Ebbene questi comportamenti irrispettosi nei confronti delle popolazioni locali da parte di multinazionali non dovrebbero e non dovranno essere consentiti dalle autorità del luogo. Se in futuro si vorrà portare a compimento l'ambizioso progetto di recupero dei territori sub-sahariani per la produzione di cibo, si dovrà tenere conto anche della popolazione residente. Essa infatti non dovrà essere sfruttata o oppressa da alcune aziende come è successo fino ad oggi; al contrario sarà bene che da questa grande opportunità di trasformazione agricola gli indigeni traggano giovamento anche dal punto di vista economico, permettendo così alla debole economia degli stati meno avanzati di decollare. Questa è una grande occasione per l'Africa che, se verrà sfruttata, potrà portare benessere a milioni di persone che oggi soffrono la fame e le malattie.

Un'ulteriore possibilità per fronteggiare la richiesta di cibo è rappresentata dall'acquacoltura, una tipologia di allevamento di pesce che si è diffusa soprattutto nella seconda metà del secolo scorso e che oggi viene prevalentemente utilizzata in Asia. Essa permette di produrre grandi quantità di pesce con costi relativamente bassi per il mangime ma che, se non controllata, può rappresentare un grande fattore contaminante per le acque del mare. Fino al decennio scorso, ma in alcune località ancora oggi, gli allevamenti di gamberi, una tipologia di allevamento molto diffusa, erano diventati tristemente famosi per il grave inquinamento che arrecavano alle acque costiere. Inoltre per riuscire a ricavare gli spazi necessari per ospitare le reti dei gamberi, erano state disboscate vaste fasce di mangrovie e così oggi le acque dell'Asia sono gravemente inquinate da una putrida miscela di azoto, fosforo e pesci morti che minacciano gli habitat marini esistenti. Anche in altre zone del mondo in passato si provvedette a diffondere l'acquacoltura, senza badare però all'impatto ambientale che questi allevamenti avrebbero comportato. In Norvegia e Patagonia gli allevamenti di salmone hanno inquinato le acque oceaniche e numerosi allevamenti di gamberi in Mozambico hanno recato gravi danni all'ecosistema.

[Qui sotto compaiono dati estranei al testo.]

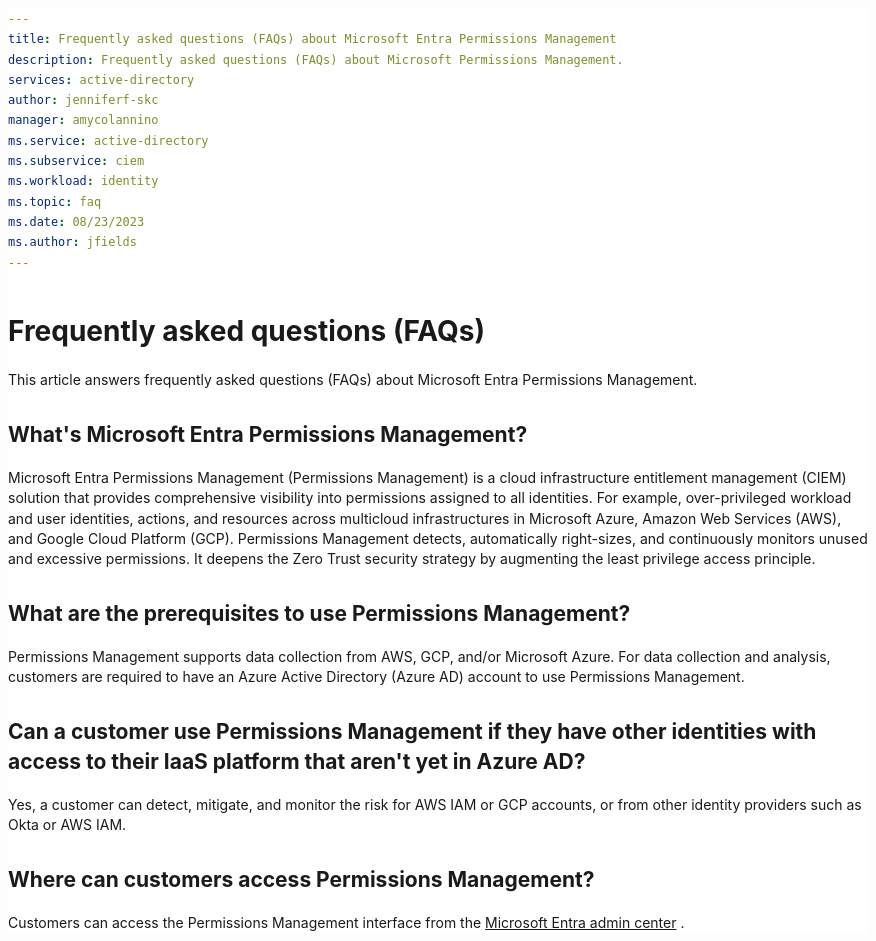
 ```yaml
---
title: Frequently asked questions (FAQs) about Microsoft Entra Permissions Management
description: Frequently asked questions (FAQs) about Microsoft Permissions Management.
services: active-directory
author: jenniferf-skc
manager: amycolannino
ms.service: active-directory 
ms.subservice: ciem
ms.workload: identity
ms.topic: faq
ms.date: 08/23/2023
ms.author: jfields
---
```


# Frequently asked questions (FAQs)

This article answers frequently asked questions (FAQs) about Microsoft Entra Permissions Management.

## What's Microsoft Entra Permissions Management?

Microsoft Entra Permissions Management (Permissions Management) is a cloud infrastructure entitlement management (CIEM) solution that provides comprehensive visibility into permissions assigned to all identities. For example, over-privileged workload and user identities, actions, and resources across multicloud infrastructures in Microsoft Azure, Amazon Web Services (AWS), and Google Cloud Platform (GCP). Permissions Management detects, automatically right-sizes, and continuously monitors unused and excessive permissions. It deepens the Zero Trust security strategy by augmenting the least privilege access principle.

## What are the prerequisites to use Permissions Management?

Permissions Management supports data collection from AWS, GCP, and/or Microsoft Azure. For data collection and analysis, customers are required to have an Azure Active Directory (Azure AD) account to use Permissions Management.

## Can a customer use Permissions Management if they have other identities with access to their IaaS platform that aren't yet in Azure AD?

Yes, a customer can detect, mitigate, and monitor the risk for AWS IAM or GCP accounts, or from other identity providers such as Okta or AWS IAM.

## Where can customers access Permissions Management?

Customers can access the Permissions Management interface from the [Microsoft Entra admin center](https://entra.microsoft.com/) .
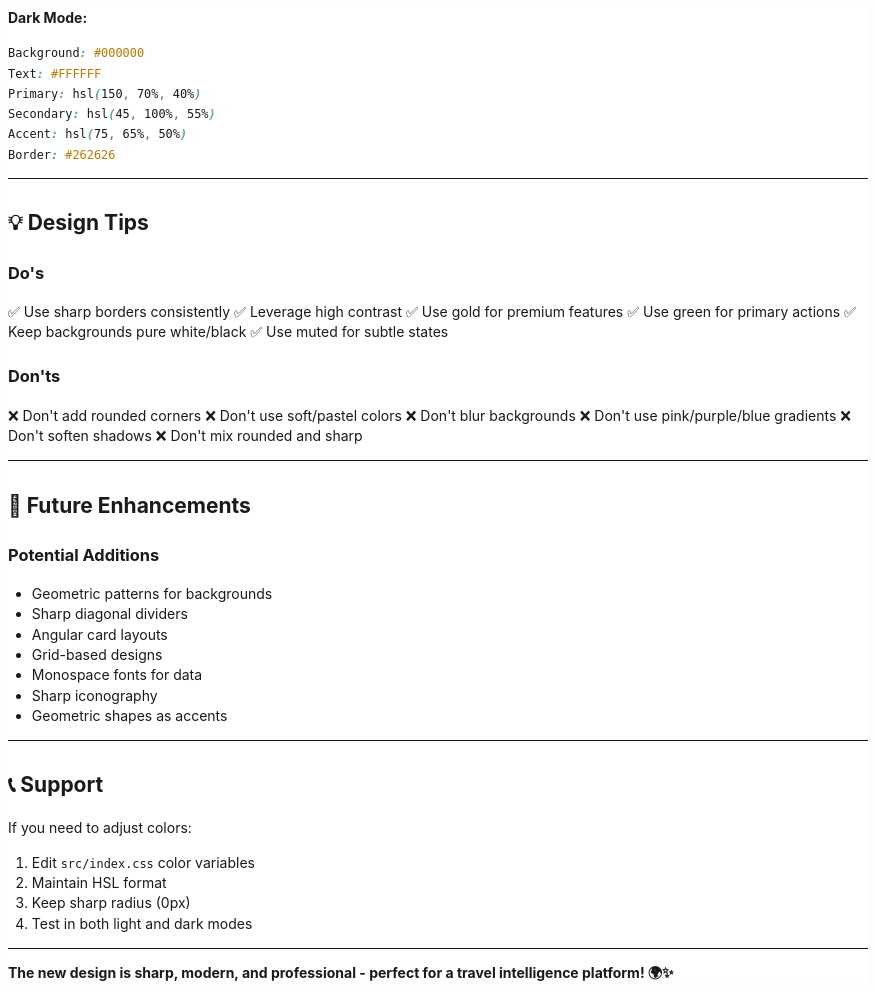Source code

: **Dark Mode:**
```css
Background: #000000
Text: #FFFFFF
Primary: hsl(150, 70%, 40%)
Secondary: hsl(45, 100%, 55%)
Accent: hsl(75, 65%, 50%)
Border: #262626
```

---

## 💡 Design Tips

### Do's
✅ Use sharp borders consistently
✅ Leverage high contrast
✅ Use gold for premium features
✅ Use green for primary actions
✅ Keep backgrounds pure white/black
✅ Use muted for subtle states

### Don'ts
❌ Don't add rounded corners
❌ Don't use soft/pastel colors
❌ Don't blur backgrounds
❌ Don't use pink/purple/blue gradients
❌ Don't soften shadows
❌ Don't mix rounded and sharp

---

## 🔮 Future Enhancements

### Potential Additions
- Geometric patterns for backgrounds
- Sharp diagonal dividers
- Angular card layouts
- Grid-based designs
- Monospace fonts for data
- Sharp iconography
- Geometric shapes as accents

---

## 📞 Support

If you need to adjust colors:
1. Edit `src/index.css` color variables
2. Maintain HSL format
3. Keep sharp radius (0px)
4. Test in both light and dark modes

---

**The new design is sharp, modern, and professional - perfect for a travel intelligence platform! 🌍✨**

Tuttavia negli ultimi anni è stato registrato un aumento di allevamenti di pesce ecosostenibili ed un calo di quelli dannosi alla flora marina. Un grande esempio di allevamento ecosostenibile è possibile trovarlo al largo delle coste di Panama. Ivi si trova il più grande allevamento ittico in mare aperto del mondo: qui Brian O'Hanlon alleva centinaia di migliaia di cobia che, in grandi reti, vivono in salute e che, sebbene il loro numero sia considerevole, non rappresentano una minaccia per l'ambiente marino. Essendo in mare aperto e suddivisi in molte reti, il costante movimento delle acque assicura la pulizia degli ambienti dove vivono e il diluirsi delle feci, oltre a purificare le acque, previene anche le malattie. Sulle feci inoltre gli studiosi credono che agisca anche il plancton che, cibandosi di esse, pulisce l'acqua dalle parti restanti degli scarti.

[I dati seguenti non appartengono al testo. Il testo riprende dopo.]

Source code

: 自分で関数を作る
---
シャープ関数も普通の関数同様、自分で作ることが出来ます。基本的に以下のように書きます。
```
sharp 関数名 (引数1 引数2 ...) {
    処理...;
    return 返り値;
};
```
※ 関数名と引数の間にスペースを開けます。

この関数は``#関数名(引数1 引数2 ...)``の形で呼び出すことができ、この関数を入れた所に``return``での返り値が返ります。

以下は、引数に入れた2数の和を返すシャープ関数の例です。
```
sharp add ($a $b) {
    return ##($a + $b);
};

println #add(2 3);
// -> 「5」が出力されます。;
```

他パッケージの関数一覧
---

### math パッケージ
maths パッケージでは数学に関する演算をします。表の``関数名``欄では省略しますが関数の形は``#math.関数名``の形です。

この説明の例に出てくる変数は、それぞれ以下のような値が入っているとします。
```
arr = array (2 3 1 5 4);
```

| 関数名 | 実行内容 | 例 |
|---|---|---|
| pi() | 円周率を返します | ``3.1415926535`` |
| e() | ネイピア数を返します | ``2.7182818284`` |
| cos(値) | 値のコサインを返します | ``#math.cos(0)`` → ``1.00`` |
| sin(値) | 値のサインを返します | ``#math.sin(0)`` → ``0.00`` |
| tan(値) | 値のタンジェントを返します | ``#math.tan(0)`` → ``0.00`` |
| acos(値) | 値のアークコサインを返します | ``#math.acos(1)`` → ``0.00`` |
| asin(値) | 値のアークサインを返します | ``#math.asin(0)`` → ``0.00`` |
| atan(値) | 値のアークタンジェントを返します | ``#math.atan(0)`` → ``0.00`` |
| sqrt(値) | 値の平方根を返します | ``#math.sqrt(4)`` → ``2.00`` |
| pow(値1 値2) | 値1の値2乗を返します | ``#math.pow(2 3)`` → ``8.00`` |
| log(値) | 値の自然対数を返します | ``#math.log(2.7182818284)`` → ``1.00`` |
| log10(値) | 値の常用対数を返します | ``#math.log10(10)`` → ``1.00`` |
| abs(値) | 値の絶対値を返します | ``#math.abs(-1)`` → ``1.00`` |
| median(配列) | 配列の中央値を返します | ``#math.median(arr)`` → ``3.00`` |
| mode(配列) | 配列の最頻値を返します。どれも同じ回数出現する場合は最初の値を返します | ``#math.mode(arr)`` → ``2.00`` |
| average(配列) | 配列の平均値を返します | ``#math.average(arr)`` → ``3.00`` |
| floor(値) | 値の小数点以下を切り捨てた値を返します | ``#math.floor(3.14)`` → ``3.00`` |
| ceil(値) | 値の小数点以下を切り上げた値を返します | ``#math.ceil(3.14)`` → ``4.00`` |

"Questo è il futuro:" sostiene Brian "se l'industria vuole continuare a crescere, soprattutto nelle zone tropicali, deve aprirsi a nuove soluzioni". Cambiare dunque è possibile e se vorremo aiutare e rispettare l'ambiente ed il nostro pianeta dovremo fin da subito invertire la tendenza presa e mirare ad uno sviluppo sostenibile e ad una produzione di cibo più responsabile; soltanto in questo modo potremo garantire un futuro roseo alle generazioni venture.